====== GIVEN PASSAGE ======
I watched I am Legend and was somewhat disappointed with the whole thing, however having watched this ending gives the movie a much greater impact and I know I would have enjoyed it a whole lot more if I had watched it this way. It would not have been just another exterminate the evil monsters movie but something with substance.

This is what happens when liberties are taken with books. The same thing happened with Children of Men, the book by PD James I loved and the ending was so very different and so much better. Is it so hard to stick to a storyline?
 
I watched I am Legend and was somewhat disappointed with the whole thing, however having watched this ending gives the movie a much greater impact and I know I would have enjoyed it a whole lot more if I had watched it this way. It would not have been just another exterminate the evil monsters movie but something with substance.

Unfortunately, Hollywood does not cater to genre fans, but rather throws us a bone and adds a bunch of junk for the unread theater patrons. They do outnumber us by powers of ten (or at least powers of eight).
 
There is another possibility, too, though: they may have felt that ending paralleled a little too closely the final moments of Romero's Land of the Dead....
 
Wow - that is a HUGE difference. Thank you - I might just have to check out the DVD now, even though I hated the film in the theater.
 
The old vincent price film was the best and most paralled the book. of course the book is even better. I remember seeing when i was much younger a film made in the 70's called omega man which was based on the book. don't remember much though.
====== DATA SUPPLIED ======
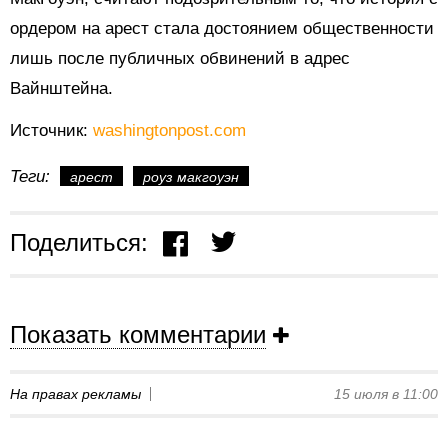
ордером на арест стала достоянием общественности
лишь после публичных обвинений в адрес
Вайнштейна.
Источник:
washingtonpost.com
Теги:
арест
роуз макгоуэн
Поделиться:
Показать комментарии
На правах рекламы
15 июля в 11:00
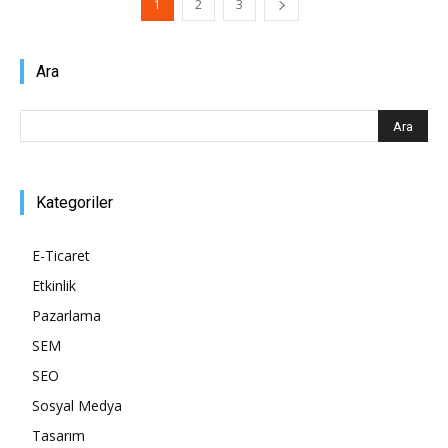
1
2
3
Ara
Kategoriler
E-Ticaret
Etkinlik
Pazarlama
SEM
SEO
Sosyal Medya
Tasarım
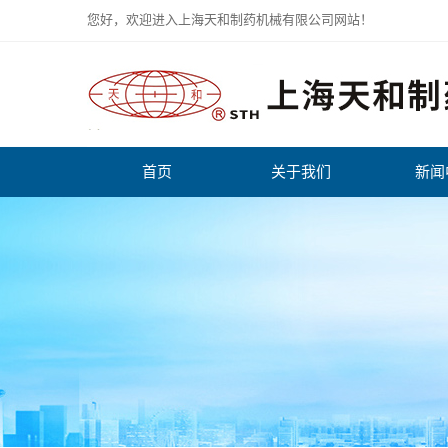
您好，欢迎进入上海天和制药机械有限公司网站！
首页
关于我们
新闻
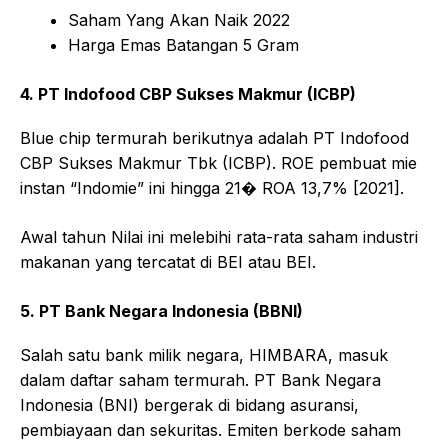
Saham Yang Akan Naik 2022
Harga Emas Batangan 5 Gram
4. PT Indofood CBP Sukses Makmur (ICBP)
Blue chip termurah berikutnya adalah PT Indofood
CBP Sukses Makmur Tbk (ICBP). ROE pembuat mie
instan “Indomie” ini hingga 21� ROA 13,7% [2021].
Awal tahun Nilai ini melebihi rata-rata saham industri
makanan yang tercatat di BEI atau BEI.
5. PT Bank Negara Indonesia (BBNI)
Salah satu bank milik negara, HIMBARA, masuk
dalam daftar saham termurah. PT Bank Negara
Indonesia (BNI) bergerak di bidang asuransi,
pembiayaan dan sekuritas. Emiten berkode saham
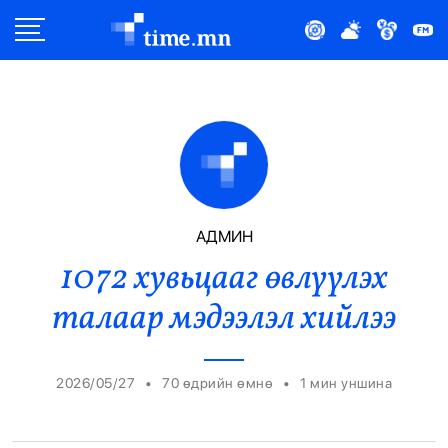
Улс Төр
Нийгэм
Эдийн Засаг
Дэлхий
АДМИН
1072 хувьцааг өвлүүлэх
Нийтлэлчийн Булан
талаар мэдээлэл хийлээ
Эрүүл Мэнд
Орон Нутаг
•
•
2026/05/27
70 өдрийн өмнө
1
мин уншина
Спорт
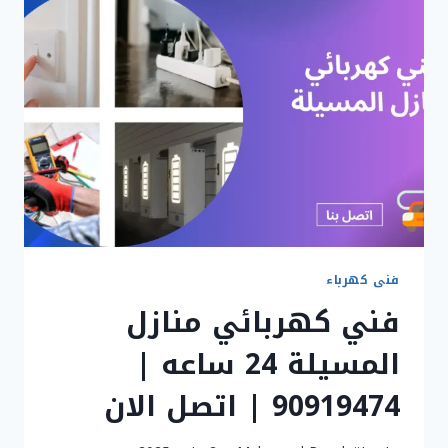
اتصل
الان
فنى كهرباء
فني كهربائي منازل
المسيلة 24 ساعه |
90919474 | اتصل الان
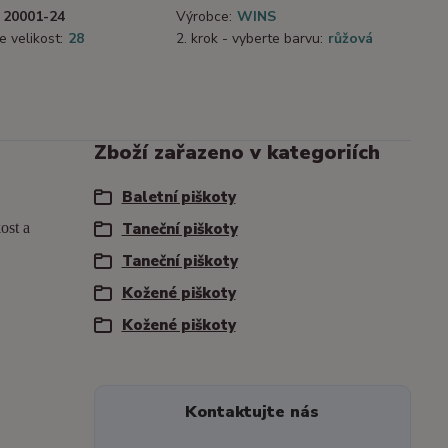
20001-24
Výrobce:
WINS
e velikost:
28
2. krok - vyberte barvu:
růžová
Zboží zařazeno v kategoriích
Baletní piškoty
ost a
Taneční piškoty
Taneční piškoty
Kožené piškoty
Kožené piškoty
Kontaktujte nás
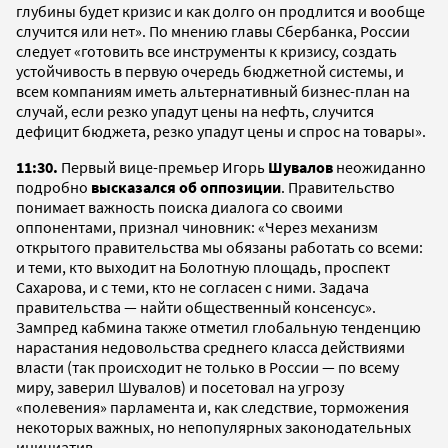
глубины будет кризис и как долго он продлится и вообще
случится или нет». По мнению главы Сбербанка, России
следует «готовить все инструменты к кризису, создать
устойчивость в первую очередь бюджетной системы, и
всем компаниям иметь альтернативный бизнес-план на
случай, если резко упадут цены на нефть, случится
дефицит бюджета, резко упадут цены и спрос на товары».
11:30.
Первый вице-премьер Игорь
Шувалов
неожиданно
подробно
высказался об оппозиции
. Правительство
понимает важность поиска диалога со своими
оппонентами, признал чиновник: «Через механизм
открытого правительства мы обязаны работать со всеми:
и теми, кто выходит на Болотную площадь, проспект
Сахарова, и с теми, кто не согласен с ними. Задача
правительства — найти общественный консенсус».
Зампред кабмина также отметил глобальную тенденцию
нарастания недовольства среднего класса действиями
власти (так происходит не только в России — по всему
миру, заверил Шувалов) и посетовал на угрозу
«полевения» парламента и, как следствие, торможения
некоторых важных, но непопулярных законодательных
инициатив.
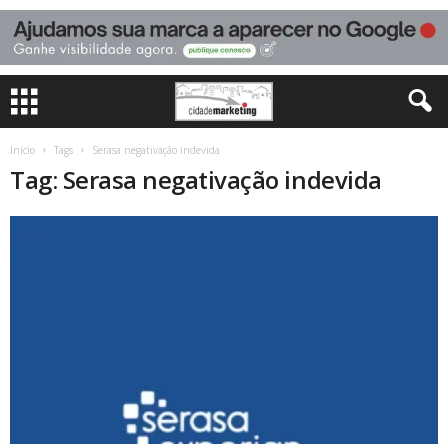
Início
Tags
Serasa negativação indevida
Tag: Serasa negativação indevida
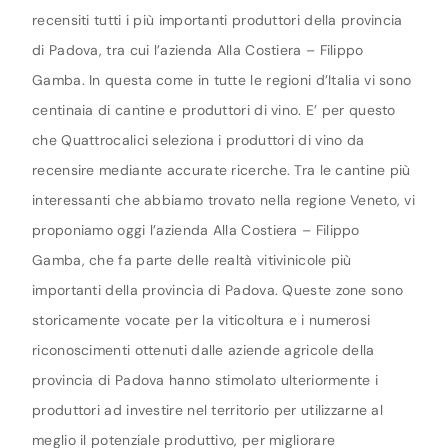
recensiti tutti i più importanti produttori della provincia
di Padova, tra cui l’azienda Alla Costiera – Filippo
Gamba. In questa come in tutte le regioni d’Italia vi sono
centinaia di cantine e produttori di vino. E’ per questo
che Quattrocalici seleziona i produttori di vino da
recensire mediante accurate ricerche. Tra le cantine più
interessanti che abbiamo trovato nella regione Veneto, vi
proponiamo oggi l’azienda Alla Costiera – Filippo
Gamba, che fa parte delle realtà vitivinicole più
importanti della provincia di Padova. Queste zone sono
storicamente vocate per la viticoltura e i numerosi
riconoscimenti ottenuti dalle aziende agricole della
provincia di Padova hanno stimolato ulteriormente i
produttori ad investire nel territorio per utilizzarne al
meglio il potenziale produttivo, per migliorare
======
▶ **WORK TO BE COMPLETED**:
Write what comes next in the reader comments on the alternate ending of I Am Legend, picking up after the last comment. The material isn't needed for this.

▶ **ANSWER TO THE EXERCISE**:
It’s funny because I remember walking out of I am Legend, and agreeing with my friends who’d seen the movie with me that the ending didn’t seem to fit somehow. We’d all picked up on subtle clues scattered throughout the film that the Darkseekers (or whatever they were called) were not just dumb animals, and that the leader had some kind of relationship going on with the captured female. So when the monsters all break into the lab at the end, we’d all independently arrived at the conclusion that the leader had come for the girl, that the Dark Seekers were intelligent, and that Robert Neville was going to REALISE this and comment on it somehow, and this would be big revelation about the nature of what the whole movie had been about.

So when this didn’t happen, we were all quite perplexed.

Knowing what I now know, I can say that a carefully nuanced and surprisingly cleaver blockbuster movie was utterly ruined in the last ten minutes by what I can only describe as “some studio muppet.”

Thanks for posting this Delvo. It certainly illuminated things.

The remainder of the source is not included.